Though Apple has long prided itself on the Mac’s safety record, recent events such as the Flashback Trojan horse have proven that the company can’t take the security of its operating systems for granted. And the security upgrades in Mountain Lion make it clear that Apple isn’t.
The marquee new security feature in Mountain Lion is Gatekeeper—but you won’t find a new pane for it in System Preferences. Instead, you open up the General tab in the Security & Privacy preference pane and (after providing your administrator credentials) set the Allow Applications Downloaded From option. That single setting is the front-end for Gatekeeper.
You have three options there: You can choose to run only those apps that were downloaded from the Mac App Store, apps from the Mac App Store and identified developers, or apps from anywhere.
The first and last options are straightforward: The first limits your Mac to running apps from the Mac App Store; the last places no limitations on the apps your Mac can run. The middle option merits explanation: Any developer can register with Apple to get a unique certificate with which to cryptographically sign its apps. Thanks to such signatures, your Mac can know which developer is behind a given app. It can also tell if a signed app has been tampered with. If a signed app is found to behave maliciously, Apple can revoke its developer’s certificate. That would cause a warning to appear before users could install the app.
Gatekeeper works its protective magic only the first time you launch an app. So if you upgrade to Mountain Lion and choose the Mac App Store–only Gatekeeper setting, you can still freely launch apps that came from elsewhere, if you ever ran them in the past.
Most Mac users have already encountered messages similar to the ones Gatekeeper will pop up: In previous incarnations of OS X, your Mac asked you to confirm your intentions when you first launched any app downloaded from the Internet. With Gatekeeper, the warnings are new, but the general experience is the same.
Should you come across an app that your Gatekeeper settings prevent from launching, you needn’t dive into System Preferences to fix things. Instead, Control-click (or right-click) on the icon of the app you’re attempting to run, and choose Open from the contextual menu that appears. You’ll see a variant of the warning dialog box; this one adds an option to go ahead and launch the app despite Gatekeeper’s grave concerns. Once you’ve done that, you can launch the app normally from then on.
In addition to Gatekeeper, Mountain Lion leverages a variety of other technologies to help keep your Mac secure.
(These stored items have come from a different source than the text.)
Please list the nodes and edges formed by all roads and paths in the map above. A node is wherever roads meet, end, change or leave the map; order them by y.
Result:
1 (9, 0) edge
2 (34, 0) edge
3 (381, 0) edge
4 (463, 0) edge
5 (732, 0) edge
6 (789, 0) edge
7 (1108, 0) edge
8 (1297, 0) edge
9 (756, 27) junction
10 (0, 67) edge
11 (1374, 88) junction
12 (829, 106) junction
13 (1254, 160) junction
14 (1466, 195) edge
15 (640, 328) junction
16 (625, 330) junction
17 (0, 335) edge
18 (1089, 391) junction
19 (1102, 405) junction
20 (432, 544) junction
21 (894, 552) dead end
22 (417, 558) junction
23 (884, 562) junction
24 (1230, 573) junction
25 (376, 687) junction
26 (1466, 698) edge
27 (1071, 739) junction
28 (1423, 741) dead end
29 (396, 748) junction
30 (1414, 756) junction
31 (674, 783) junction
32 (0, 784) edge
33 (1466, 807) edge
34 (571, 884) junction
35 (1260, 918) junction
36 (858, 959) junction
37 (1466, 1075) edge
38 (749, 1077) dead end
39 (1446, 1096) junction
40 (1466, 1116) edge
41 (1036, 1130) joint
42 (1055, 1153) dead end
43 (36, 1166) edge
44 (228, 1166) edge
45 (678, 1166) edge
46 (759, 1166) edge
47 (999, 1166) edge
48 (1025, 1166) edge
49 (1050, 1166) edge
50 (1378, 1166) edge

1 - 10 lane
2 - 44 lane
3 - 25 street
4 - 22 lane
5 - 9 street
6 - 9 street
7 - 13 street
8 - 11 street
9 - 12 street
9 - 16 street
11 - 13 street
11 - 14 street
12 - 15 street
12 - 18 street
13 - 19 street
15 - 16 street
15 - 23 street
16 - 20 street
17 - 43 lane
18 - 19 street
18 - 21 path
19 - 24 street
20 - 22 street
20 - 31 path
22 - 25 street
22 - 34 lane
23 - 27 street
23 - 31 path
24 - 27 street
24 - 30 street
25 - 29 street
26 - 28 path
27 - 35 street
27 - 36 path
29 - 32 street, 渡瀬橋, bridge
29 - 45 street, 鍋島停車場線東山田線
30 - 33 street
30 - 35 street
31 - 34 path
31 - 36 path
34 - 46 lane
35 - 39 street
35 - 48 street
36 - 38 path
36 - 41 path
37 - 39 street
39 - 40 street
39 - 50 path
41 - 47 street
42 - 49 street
Most significantly, Mountain Lion expands on Lion’s requirement that apps be "sandboxed". Sandboxing requires an app to specifically request what it wants to do with your Mac, rather than having a blanket license to do anything it wants. Sandboxing prevents apps from performing malicious activities upon your Mac and limits the damage security-compromised apps can wreak on your machine. All new Mac App Store apps are sandboxed; in addition, several Apple-provided apps are sandboxed in Mountain Lion,—among them FaceTime, Mail, Reminders, Notes, Game Center, and Safari.
Other new security tools: Mountain Lion uses Kernel Address Space Layout Randomization (ASLR) to make it harder for malicious attackers to exploit low-level system functions on your Mac. If you use FileVault, you can now leverage management updates to the
fdsetup command-line tool, which allows third-party software to control and configure various FileVault features. You can choose which apps to allow or deny location information to within the Security & Privacy preference pane. You also get finer control over which apps can access your location data, contacts, and Twitter credentials.
Finally, Mountain Lion will check for software updates daily. In previous versions of OS X, you could manually configure how often the system would check for updates; the default was once per week. But in Mountain Lion, Software Updates move to the Mac App Store, which can check for updates even when it’s not running. You’ll receive a Notification Center alert whenever new OS X updates are available. So when or if new Mac-focused malware starts to spread and Apple issues a fix, Mac users should at least be aware of the fix’s availability more quickly than they may have been before.